When I gave this question some honest consideration I began to fear for my liver. Perhaps men weren’t made to eat stuff that is cooked. Without cooking most stuff men eat doesn’t taste so good. I think animals would rather not be eaten as much as they are by people. I think the deal with animals eating other animals is they eat the weak ones to leave more food for the strong ones. I think plants are mainly down with their regenerative parts getting consumed. These taste the best raw. When plans give people a piece of fruit, people provide fertilizer and seed spreading in return. Plants like this. I think the fertilizer part could be the same deal with animals eating weak animals and returning the favor by fertilizing the plant food source of their prey.
As for heat, perhaps cold is natures way of telling people it is time to move on, not time to light some fires. Perhaps not time to skin an animal for a coat either. If Nature can’t get men to get the hint, maybe it sends an ice age.
May be men were designed to make tools out of sticks and chipping some flint. Copper, quartz crystals on occasion, no chipping required, but smelting ores? What were we thinking? Okay better ways to kill other people who are in completion for resources, I get it, but doesn’t sharing and trading work more efficiently?
Fire brings us what we get from burning fossil fuels. It gets us interesting in fooling with radiation as a fire alternative. Is there really a way for man to use fire without getting burned?
Fire is great for letting plants know when there are too many of one kind of plant and not enough of an other. I hope it is not Nature’s way of indicating that enough is enough with homo sapiens already.

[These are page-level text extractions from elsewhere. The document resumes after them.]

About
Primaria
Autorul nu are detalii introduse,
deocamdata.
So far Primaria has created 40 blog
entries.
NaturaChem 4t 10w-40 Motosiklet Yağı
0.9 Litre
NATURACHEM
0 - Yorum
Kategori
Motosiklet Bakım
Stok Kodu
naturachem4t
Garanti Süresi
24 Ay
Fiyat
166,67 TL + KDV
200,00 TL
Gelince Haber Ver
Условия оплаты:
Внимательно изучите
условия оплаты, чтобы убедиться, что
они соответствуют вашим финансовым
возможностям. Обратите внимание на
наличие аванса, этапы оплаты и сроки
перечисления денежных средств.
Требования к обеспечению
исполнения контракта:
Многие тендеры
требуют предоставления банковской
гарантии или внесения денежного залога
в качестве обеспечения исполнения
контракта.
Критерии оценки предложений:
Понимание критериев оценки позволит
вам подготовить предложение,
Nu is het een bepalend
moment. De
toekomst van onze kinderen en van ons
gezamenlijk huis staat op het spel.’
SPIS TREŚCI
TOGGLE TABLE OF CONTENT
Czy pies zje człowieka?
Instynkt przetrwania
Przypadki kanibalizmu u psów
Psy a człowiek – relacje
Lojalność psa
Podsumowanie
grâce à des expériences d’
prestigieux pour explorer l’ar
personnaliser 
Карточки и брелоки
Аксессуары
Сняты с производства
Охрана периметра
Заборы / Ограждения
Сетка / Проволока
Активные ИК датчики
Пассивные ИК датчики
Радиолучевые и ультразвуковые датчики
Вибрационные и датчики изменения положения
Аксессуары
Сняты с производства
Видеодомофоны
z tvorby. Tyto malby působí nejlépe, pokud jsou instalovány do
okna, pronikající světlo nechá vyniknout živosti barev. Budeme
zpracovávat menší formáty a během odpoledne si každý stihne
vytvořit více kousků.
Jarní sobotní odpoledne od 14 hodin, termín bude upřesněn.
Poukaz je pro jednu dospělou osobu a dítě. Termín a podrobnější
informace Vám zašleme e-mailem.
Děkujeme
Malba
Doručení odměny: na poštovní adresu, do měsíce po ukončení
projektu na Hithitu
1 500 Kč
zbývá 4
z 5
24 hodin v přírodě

So, I’m going to forgo the fire pit for now, but I am not moving to Florida. I like living where I’m at more than I am uncomfortable with the oil heat. I will keep the little hand saw I bought for the purpose, in case the power grid goes down. I will pray for forgiveness for what my species has done with fire. I will pray that the radiation and gases we are are stuck with are enough of a warning that more praying is in order, that the fire of men goes to hell.